Agriculture contributes over $1 trillion to the nation’s economy and $73 billion to Georgia’s economy annually. The inclusion of the Agricultural Trucking Relief Act language, which Senator Perdue introduced in 2019, in FMCSA’s final rule promotes consistency across all federal and state agencies and eases regulatory burdens on the trucking industry.
“Until now, Georgia farmers and truckers have had to navigate confusing shipping regulations in order to get products to market,” said Senator Perdue. “This new guidance clarifies the rules and levels the playing field, so agricultural products can be delivered further and faster.”
“The agriculture industry is vital to our nation, and this new rule will provide clarity and offer additional flexibility to farmers and commercial drivers, while maintaining the highest level of safety,” said U.S. Transportation Secretary Elaine L. Chao.

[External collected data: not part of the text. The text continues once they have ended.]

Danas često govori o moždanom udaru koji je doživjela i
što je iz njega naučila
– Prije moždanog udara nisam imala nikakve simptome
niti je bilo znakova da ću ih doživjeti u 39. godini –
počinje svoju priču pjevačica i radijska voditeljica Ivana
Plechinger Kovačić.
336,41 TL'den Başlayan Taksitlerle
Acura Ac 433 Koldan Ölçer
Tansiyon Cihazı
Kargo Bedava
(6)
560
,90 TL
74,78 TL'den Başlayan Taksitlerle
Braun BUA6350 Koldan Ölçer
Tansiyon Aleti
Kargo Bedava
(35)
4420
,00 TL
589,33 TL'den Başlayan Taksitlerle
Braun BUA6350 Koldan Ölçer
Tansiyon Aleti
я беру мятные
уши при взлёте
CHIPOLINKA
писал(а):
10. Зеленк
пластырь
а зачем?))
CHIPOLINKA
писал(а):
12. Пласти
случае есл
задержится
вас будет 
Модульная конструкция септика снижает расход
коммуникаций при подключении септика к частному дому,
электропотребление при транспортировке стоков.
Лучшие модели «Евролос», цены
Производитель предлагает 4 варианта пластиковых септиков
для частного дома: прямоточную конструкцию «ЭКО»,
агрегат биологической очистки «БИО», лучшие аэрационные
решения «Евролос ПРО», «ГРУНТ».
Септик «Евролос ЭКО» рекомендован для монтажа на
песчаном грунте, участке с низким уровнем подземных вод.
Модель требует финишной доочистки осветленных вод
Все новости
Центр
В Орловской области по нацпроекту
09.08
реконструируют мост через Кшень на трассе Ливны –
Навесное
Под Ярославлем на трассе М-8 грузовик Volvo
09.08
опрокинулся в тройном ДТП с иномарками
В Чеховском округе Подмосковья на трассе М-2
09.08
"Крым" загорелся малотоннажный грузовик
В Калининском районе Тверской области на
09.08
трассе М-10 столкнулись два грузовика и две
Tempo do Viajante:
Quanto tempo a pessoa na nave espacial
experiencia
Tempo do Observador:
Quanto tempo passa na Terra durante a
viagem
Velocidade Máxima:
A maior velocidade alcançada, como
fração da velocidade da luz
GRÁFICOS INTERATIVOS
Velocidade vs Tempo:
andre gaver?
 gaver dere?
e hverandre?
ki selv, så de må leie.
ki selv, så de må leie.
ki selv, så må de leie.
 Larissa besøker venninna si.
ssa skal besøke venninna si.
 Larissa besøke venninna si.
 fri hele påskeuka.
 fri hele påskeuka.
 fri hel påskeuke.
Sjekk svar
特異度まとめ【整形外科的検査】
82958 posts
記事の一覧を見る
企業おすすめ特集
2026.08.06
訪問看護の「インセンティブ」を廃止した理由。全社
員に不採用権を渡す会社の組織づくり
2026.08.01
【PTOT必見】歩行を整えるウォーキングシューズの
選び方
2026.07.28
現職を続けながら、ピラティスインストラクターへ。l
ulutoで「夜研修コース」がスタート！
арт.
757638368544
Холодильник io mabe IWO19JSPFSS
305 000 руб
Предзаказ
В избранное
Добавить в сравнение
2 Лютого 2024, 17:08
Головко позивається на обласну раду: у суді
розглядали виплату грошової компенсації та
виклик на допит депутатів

“I applaud Secretary Chao for recognizing these obstacles and working with USDA to come up with common sense definitions for agricultural commodities and livestock that meet both the needs of agricultural haulers and public safety – critical concerns for all of trucking,” said U.S. Secretary of Agriculture Sonny Perdue.
The rule allows the expansion of FMCSA’s definitions of “any agricultural commodity,” “livestock,” and “non-processed food.” The broadened definition of an agricultural commodity will relieve regulatory burdens on the trucking industry, while also streamlining rules across the FMCSA, U.S. Department of Agriculture, the Environmental Protection Agency, and all other federal and state agencies.